Source text =

==================================================

#bitcoin-core-dev on 2016-06-25 — searchable irc log

00:01 < randy-waterhouse> ok, another 'devil's advocate' tester on-board segwit test smoothly ... thnx gmaxwell, sipa wumpus, etc ... and many others, good job.

00:04 < Lauda> Does the dbcache=N parameter only start using up additional memory during block processing?

00:05 < gmaxwell> Lauda: I think what you're asking is if it will use it right away, no it won't-- only has there is more data read into the cache

00:06 < Lauda> gmaxwell all that is required is "dbcache=3000" in bitcoin.conf right (since mine is practically empty) and I want to run another reindex over night?

00:06 < Lauda> since*

00:06 < gmaxwell> right!

00:06 < Lauda> Okay great. Thanks!

00:07 < Lauda> The reindex issue is indepdant of the blockchain, i.e. it doesn't matter whether one tests on testnet or mainnet (someone asked me this)?

00:07 < Lauda> independant*

00:16 < midnightmagic> i can convert my testnet node(s) to segwitty. is it time?

03:36 < jl2012> What would happen if I upgrade my node after segwit is active and there are already segwit blocks on the chain?

06:21 < GitHub136> [bitcoin] paveljanik opened pull request #8261: The bit field is shown only when status is "started" (master...20160625_sw_getblockchaininfo_bit) https://github.com/bitcoin/bitcoin/pull/8261

06:30 < gmaxwell> jl2012: it reorgs back to before segwit activated.

==================================================

Extracted information =
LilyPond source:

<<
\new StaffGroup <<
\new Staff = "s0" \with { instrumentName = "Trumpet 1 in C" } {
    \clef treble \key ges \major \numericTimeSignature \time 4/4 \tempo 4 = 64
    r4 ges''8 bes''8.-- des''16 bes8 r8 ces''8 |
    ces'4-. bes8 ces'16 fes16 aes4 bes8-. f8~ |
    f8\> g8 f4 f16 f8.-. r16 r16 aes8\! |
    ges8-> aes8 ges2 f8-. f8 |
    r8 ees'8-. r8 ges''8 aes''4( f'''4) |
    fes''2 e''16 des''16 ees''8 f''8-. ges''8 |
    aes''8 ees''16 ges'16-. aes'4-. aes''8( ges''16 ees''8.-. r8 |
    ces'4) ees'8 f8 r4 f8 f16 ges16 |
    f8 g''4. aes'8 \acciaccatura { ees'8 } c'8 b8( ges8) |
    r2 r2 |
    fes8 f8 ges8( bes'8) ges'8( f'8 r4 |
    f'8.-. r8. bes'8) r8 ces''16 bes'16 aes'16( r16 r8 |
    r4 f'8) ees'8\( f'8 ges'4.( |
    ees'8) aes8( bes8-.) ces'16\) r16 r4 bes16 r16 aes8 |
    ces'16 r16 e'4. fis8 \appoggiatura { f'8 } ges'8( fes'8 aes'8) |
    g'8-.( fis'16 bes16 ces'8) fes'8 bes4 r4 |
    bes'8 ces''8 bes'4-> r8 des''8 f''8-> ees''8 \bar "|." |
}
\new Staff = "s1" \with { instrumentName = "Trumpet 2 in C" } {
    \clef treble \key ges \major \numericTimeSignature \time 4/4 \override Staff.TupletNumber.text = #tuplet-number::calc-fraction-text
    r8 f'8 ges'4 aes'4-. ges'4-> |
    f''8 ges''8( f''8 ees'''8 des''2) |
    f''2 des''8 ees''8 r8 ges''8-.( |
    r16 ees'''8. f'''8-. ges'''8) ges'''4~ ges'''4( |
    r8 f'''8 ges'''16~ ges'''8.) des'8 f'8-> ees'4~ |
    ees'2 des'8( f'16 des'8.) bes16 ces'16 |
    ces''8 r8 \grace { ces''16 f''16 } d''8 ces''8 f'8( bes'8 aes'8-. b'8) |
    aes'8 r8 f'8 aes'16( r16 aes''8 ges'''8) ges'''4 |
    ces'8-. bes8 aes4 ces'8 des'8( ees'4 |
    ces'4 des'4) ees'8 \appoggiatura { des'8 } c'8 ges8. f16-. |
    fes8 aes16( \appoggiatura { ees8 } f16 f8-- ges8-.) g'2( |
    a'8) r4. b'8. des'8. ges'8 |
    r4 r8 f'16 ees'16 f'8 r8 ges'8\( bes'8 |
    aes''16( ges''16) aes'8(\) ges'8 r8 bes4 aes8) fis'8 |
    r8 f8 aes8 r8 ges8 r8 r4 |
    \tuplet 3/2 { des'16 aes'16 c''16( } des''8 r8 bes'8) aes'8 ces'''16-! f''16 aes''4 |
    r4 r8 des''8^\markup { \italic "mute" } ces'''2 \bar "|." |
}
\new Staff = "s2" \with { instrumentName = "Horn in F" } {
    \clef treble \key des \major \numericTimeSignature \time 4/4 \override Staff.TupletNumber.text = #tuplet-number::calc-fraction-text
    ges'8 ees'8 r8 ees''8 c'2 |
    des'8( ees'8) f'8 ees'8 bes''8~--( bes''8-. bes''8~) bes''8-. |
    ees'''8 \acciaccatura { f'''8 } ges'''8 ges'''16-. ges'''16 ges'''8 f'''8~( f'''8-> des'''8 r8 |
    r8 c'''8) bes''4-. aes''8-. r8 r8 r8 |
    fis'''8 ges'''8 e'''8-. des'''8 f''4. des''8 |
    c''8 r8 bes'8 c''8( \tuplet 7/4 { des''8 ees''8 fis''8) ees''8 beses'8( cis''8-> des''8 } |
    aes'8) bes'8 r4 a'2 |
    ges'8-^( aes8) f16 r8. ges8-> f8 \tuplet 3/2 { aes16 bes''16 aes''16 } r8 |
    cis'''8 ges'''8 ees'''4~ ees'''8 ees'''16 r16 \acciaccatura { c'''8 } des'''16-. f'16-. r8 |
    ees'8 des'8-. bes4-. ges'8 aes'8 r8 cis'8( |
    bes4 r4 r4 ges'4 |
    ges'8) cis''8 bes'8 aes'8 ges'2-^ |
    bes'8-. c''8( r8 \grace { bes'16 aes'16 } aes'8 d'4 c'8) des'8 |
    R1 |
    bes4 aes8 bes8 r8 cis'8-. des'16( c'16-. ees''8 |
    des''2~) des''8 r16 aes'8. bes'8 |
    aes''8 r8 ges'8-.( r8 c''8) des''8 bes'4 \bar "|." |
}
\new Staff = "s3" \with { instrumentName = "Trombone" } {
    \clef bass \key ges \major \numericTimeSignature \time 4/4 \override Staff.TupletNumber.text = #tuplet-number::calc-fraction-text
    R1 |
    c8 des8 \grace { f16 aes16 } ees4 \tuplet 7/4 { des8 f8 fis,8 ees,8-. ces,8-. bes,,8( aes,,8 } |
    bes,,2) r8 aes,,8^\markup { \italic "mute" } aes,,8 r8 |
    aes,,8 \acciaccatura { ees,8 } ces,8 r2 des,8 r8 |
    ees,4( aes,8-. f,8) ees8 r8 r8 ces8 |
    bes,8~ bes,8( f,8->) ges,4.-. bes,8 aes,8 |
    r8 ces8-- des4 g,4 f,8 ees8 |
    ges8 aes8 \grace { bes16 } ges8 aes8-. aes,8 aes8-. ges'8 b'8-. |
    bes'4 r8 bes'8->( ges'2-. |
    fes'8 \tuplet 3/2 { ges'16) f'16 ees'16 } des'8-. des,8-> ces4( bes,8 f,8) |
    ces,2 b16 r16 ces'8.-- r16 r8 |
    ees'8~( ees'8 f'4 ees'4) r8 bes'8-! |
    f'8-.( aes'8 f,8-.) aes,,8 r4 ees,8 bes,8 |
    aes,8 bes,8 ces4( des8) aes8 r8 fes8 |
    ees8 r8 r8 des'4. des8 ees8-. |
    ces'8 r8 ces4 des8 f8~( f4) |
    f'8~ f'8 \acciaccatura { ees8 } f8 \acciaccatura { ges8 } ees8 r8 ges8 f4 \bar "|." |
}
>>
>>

==================================================

Task list =
1. In the #bitcoin-core-dev IRC log, what does gmaxwell say happens when a node is upgraded after segwit is active and segwit blocks are already on the chain?
2. Pick up the #bitcoin-core-dev IRC log after its last line and write more of the chat.

The results =
1. It reorgs back to before segwit activated.

2.
06:31 < gmaxwell> jl2012: then will download blocks as needed.

06:32 < jl2012> Same for other soft forks like csv?

06:33 < jl2012> I think it has to be

06:33 < gmaxwell> jl2012: it arguably should be, but we haven't done that before.

06:34 < gmaxwell> for segwit it had to go get the witness data in order to serve blocks

06:34 < gmaxwell> we'd talked about doing it in the past for other soft forks but I think we thought it would be harder to implement than it turned out to be.

06:35 < gmaxwell> (and unlikely to really matter that much unless the reason you were upgrading was to fight a network split, in which case the invalidateblock rpc can be used)

06:36 < jl2012> But theoretically I may be following an invalid chain

06:41 < gmaxwell> Potentially; though if there were a large invalid chain we would make loud announcements to recommend the use of the invalidateblock command. I think now that the code exists, we'd likely use it in the future.

07:54 <@wumpus> segwit testnet node: 213.46.222.31:18333

10:23 < Lauda> What is the main bottleneck for reindex, storage speed or CPU processing?

10:29 < gmaxwell> probably depends on the hardware, on my laptop I think it's IO. on systems with faster IO, I think its cpu inside leveldb code... at least with default dbcache. with dbcache cranked, its likely cpu elsewhere in bitcoin.

10:30 < Lauda> Hmm, seems like the last 20-30 weeks are taking forever

10:30 <@wumpus> Lauda: unless you have a very fast disk/ssd, or increase the dbcache, i/o will be your main bottleneck

10:30 < Lauda> I've just checked in on my node, and some bans say e.g. until June 19th but the nodes are still banned. Do these get removed after a restart or something went wrong?

10:30 <@wumpus> Lauda: you can easily check though: is CPU maxed out?

10:31 < Lauda> It isn't

10:31 < Lauda> DBcache 3GB

10:31 <@wumpus> (unless you have changed the number of script verification threads, bitcoind will max out your CPU cores in initial sync when it's not i/o bound)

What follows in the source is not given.